> **EXERCISE**:
Please rewrite everything in the zombie helicopter story from "At this point" down to "looks like miles.", replacing "center" with "middle".

> **TEXT UNDER STUDY**:
Anyways, this is the armory

Of these we have 10
Sorry but you are not allowed to view spoiler contents.


10 of these as well
Sorry but you are not allowed to view spoiler contents.


And the two cross bows have been taken already. I also suggest you get a melee weapon out on the field for when you run out of bullets. We will be doing most of our killing that way."

Select your weapon(s)

"Alright, we head out now."

He takes you up some stairs and out to a helipad with a military helicopter.

Sorry but you are not allowed to view spoiler contents.


There are some guys waiting in the helicopter while it's running. "THIS IS JACKSON, THAT'S SMITH, AND THE PIOLET IS WHITE! WE'LL BE GOING TO TAKE OUT THESE ZOMBIES! SOME PEOPLE ALREADY PUT A FENCE AROUND THE PERIMETER OF WHERE THE ZOMBIE TERRITORY IS!"

The helicopter lifts off and goes straight into the heart of the countrt. You see people below you and you can't tell if they are zombies or not.

When you get to the fence, the helicopter keeps moving.

At this point do you

(a)Ask why you are heading for the center and not attacking the zombies from all sides like explained.
(b)Make your own response

The helicopter continues toward the center if the zombie mass for what looks like miles.
It's Okay To Say You're Welcome
     Just let people be themselves.

Stored dataset items:
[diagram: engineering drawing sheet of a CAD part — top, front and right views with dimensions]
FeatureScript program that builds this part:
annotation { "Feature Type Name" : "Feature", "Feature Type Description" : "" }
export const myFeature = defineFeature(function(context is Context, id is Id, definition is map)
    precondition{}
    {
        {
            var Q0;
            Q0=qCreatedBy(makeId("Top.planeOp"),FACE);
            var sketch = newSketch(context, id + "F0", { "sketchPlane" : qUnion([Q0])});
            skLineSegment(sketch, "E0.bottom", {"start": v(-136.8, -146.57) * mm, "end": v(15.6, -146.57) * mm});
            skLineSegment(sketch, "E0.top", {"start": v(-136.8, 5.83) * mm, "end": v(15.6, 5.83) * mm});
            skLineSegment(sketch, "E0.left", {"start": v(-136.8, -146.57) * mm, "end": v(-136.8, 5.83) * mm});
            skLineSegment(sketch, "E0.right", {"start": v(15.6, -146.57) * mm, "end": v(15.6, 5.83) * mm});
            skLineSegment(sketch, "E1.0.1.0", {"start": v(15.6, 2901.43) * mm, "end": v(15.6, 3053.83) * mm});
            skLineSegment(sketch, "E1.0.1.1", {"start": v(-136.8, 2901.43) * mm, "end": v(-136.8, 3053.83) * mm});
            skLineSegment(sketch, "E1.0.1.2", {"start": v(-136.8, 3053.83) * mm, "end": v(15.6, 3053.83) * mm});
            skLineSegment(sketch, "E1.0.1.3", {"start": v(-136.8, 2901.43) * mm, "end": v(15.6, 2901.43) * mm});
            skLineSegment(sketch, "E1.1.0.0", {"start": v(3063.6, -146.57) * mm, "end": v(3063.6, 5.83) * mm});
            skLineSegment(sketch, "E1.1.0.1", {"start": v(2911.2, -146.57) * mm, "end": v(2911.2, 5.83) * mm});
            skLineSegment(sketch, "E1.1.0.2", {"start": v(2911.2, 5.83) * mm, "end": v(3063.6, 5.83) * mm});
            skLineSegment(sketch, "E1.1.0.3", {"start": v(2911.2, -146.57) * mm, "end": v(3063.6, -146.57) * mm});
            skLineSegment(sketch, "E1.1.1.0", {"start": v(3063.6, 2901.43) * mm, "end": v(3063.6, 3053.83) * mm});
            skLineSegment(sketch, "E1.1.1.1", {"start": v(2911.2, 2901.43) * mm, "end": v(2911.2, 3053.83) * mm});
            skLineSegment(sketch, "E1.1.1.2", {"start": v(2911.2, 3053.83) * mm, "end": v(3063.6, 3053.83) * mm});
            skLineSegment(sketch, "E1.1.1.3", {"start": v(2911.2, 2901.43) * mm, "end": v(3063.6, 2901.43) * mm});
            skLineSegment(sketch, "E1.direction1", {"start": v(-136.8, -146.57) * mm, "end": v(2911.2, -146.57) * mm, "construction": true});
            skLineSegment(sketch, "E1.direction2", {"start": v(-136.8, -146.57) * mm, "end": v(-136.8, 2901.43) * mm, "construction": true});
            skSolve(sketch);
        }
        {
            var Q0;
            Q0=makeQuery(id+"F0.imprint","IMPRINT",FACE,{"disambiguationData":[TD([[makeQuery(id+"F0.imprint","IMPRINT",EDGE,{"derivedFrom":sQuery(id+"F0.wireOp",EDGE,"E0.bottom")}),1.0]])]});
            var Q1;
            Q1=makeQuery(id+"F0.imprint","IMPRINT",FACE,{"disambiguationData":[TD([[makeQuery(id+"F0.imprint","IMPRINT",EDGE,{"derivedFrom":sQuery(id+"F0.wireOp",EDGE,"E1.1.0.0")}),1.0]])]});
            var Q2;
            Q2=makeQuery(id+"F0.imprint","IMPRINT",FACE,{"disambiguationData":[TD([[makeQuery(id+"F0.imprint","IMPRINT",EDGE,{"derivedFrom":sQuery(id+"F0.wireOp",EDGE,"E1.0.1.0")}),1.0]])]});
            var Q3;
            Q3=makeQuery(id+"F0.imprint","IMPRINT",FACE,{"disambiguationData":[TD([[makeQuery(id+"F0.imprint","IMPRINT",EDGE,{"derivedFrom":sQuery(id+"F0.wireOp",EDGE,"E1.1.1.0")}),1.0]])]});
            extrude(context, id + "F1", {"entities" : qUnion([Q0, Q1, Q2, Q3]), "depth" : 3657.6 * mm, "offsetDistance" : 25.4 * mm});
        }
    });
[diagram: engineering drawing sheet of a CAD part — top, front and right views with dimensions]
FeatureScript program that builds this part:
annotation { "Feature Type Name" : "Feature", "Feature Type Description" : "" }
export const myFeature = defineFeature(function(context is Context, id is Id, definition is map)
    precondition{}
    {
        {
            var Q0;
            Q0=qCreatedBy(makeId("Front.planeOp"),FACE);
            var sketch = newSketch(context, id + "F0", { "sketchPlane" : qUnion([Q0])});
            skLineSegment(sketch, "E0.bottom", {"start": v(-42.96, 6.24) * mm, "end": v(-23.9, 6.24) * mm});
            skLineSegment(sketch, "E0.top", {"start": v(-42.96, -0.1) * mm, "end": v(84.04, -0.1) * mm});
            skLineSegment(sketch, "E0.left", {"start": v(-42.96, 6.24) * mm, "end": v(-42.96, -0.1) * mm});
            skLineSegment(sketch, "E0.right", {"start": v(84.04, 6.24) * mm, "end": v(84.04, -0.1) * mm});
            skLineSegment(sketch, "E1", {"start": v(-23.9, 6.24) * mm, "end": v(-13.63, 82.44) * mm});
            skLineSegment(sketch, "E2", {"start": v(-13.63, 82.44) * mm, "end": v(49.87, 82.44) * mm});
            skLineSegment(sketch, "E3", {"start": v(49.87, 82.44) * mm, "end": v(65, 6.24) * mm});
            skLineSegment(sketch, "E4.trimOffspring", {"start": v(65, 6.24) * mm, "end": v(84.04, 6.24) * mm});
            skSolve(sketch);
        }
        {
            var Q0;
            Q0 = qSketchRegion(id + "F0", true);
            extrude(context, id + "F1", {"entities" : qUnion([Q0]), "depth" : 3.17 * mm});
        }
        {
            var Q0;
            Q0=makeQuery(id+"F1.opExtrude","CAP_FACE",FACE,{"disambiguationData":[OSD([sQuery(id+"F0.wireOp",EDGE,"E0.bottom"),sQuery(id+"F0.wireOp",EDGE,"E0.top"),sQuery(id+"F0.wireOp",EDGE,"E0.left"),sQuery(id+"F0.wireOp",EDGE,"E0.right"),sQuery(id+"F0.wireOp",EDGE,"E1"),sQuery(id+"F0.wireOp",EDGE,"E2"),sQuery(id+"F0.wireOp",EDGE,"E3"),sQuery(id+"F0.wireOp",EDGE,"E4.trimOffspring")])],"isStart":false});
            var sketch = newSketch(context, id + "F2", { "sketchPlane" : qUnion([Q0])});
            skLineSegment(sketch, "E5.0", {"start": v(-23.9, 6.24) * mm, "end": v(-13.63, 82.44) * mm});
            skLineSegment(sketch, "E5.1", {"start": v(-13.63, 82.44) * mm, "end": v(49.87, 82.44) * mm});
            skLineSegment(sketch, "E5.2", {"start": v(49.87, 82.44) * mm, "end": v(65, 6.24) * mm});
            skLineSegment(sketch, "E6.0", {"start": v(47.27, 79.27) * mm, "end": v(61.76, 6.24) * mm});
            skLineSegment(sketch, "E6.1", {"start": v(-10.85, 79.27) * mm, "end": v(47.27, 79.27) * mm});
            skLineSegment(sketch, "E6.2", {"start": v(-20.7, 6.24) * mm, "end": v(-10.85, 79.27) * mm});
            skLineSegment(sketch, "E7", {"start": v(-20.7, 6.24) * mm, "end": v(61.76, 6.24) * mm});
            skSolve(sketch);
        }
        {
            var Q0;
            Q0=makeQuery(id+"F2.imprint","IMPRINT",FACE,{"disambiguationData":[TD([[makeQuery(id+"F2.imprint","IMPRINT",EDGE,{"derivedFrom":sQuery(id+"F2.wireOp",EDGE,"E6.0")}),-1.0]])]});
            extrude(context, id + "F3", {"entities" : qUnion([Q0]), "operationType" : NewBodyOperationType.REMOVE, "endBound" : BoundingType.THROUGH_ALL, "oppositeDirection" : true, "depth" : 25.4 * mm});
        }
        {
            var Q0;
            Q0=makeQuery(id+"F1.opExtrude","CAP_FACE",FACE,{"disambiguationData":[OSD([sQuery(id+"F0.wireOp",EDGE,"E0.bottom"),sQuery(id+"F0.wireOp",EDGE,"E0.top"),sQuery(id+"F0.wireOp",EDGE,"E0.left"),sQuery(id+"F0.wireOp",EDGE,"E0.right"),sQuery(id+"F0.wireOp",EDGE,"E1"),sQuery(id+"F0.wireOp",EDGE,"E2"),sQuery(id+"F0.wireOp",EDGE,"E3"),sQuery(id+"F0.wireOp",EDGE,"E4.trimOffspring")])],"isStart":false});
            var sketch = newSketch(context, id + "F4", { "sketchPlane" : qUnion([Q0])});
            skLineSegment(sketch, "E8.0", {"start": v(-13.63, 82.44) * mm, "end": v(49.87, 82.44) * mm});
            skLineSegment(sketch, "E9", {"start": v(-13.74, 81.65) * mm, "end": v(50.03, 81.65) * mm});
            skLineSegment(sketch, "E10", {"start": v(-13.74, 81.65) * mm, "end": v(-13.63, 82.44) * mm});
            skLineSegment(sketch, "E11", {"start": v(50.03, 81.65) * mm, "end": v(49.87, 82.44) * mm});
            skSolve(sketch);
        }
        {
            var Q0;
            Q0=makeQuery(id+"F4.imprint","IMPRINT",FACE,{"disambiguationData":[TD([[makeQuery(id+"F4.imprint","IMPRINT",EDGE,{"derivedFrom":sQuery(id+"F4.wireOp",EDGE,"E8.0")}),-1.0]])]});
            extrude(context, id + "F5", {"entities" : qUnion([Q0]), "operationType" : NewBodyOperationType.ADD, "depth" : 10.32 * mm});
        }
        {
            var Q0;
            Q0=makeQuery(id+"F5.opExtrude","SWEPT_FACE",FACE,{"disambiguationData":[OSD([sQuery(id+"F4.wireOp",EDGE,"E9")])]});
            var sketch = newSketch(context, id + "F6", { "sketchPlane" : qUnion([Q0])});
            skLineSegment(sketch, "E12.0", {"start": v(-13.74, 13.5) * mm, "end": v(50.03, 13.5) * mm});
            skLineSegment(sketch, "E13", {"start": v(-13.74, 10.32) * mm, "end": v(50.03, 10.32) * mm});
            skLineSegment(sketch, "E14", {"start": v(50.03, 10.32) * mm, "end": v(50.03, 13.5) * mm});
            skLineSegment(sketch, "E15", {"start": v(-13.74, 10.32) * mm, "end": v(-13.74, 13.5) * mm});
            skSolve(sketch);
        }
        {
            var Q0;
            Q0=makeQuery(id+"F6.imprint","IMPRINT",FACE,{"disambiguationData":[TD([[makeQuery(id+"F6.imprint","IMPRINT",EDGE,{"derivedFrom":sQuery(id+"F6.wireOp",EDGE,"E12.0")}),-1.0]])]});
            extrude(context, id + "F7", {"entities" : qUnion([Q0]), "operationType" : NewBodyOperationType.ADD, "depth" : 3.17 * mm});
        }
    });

> **COMPLETED TASK**:
At this point do you

(a)Ask why you are heading for the middle and not attacking the zombies from all sides like explained.
(b)Make your own response

The helicopter continues toward the middle if the zombie mass for what looks like miles.